■ PASSAGE FOR REVIEW:
━━━━━━━━━━━━━━━━
In addition to producing angiogenic factors the podocyte is responsive to circulating factors that are altered by endothelial dysfunction in diabetes. The vascular factor that most clearly affects podocyte behaviour in diabetes is the anti-thrombotic agent, activated protein C (APC). The circulating zymogen, protein C, binds endothelial thrombomodulin and is activated by thrombin to APC. APC is a serine protease that proteolytically inactivates coagulation Factors V and VIII; however, it has several effects independent of its coagulation regulatory role. It has been shown to be cytoprotective, anti-apoptotic and have anti-inflammatory effects78,79. Glomerular APC formation, which is regulated by endothelial thrombomodulin, is reduced in diabetic mice and APC deficiency promotes podocyte injury and apoptosis at least in part via reduced activation of its receptors, PAR1 and 378, and downstream signaling via the pro-oxidant factor, p66Shc80_ENREF_79. Restoration of APC levels in diabetic mice reverses enhanced oxidative stress as well as podocyte loss, both hallmarks of early DKD.
━━━━━━━━━━━━━━━━
■ SUPPLIED DATA:

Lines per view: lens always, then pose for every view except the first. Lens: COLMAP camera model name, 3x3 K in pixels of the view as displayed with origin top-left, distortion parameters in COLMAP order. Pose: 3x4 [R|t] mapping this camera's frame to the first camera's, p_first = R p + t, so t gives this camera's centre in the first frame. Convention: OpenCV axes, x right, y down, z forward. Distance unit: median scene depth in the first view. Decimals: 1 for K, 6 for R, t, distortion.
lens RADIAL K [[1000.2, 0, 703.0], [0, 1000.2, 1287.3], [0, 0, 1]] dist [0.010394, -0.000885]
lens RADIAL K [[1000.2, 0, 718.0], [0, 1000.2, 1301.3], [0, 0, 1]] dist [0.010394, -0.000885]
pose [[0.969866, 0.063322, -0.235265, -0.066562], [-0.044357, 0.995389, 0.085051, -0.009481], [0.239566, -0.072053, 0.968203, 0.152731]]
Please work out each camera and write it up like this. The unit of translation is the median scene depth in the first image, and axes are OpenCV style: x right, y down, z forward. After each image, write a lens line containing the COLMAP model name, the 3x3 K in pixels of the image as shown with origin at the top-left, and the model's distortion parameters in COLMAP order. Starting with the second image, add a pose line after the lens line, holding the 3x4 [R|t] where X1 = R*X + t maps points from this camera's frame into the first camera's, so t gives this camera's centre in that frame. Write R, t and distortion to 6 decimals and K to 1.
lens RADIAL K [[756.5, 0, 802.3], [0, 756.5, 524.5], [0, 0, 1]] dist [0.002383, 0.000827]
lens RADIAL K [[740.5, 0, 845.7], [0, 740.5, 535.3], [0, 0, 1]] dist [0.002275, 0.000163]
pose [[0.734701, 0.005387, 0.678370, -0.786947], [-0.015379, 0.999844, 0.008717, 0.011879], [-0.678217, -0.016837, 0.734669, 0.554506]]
━━━━━━━━━━━━━━━━
■ PROBLEMS AND TASKS:
[1] Rewrite the paragraph that begins "In addition to producing angiogenic factors" in the passage on podocytes and activated protein C as a short bulleted list, keeping its main facts.
[2] According to the passage on podocytes and activated protein C, which coagulation factors does APC inactivate?
[3] Continue the passage on podocytes and activated protein C, starting after its last sentence.
The listing plays no part in this work.

■ TASK RESULTS:
[1]
- Podocytes respond to circulating factors that change when endothelial function is disturbed in diabetes.
- The clearest such vascular factor is the anti-thrombotic agent activated protein C (APC).
- Circulating protein C binds endothelial thrombomodulin and is activated to APC by thrombin.
- APC, a serine protease, inactivates coagulation Factors V and VIII. It also has cytoprotective, anti-apoptotic and anti-inflammatory effects that do not depend on its role in coagulation.
- In diabetic mice, glomerular APC formation, which endothelial thrombomodulin regulates, is reduced.
- Lack of APC promotes podocyte injury and apoptosis, partly through reduced activation of its receptors and downstream signaling through the pro-oxidant factor p66Shc.
- Restoring APC in diabetic mice reverses increased oxidative stress and podocyte loss, both hallmarks of early DKD.

[2] Factors V and VIII.

[3]
In summary, the podocyte is an important source of a number of angiogenic growth factors that signal to the glomerular endothelium. These factors change in diabetes and may be able to be therapeutically modifiable (Fig 2). The podocyte also responds to circulating factors, such as APC, insulin and adipokines and very likely to yet unknown factors from the endothelium. All of these factors may impact podocyte signaling and how podocytes respond to metabolic stress thus heightening podocyte susceptibility to injury.

Figure 2.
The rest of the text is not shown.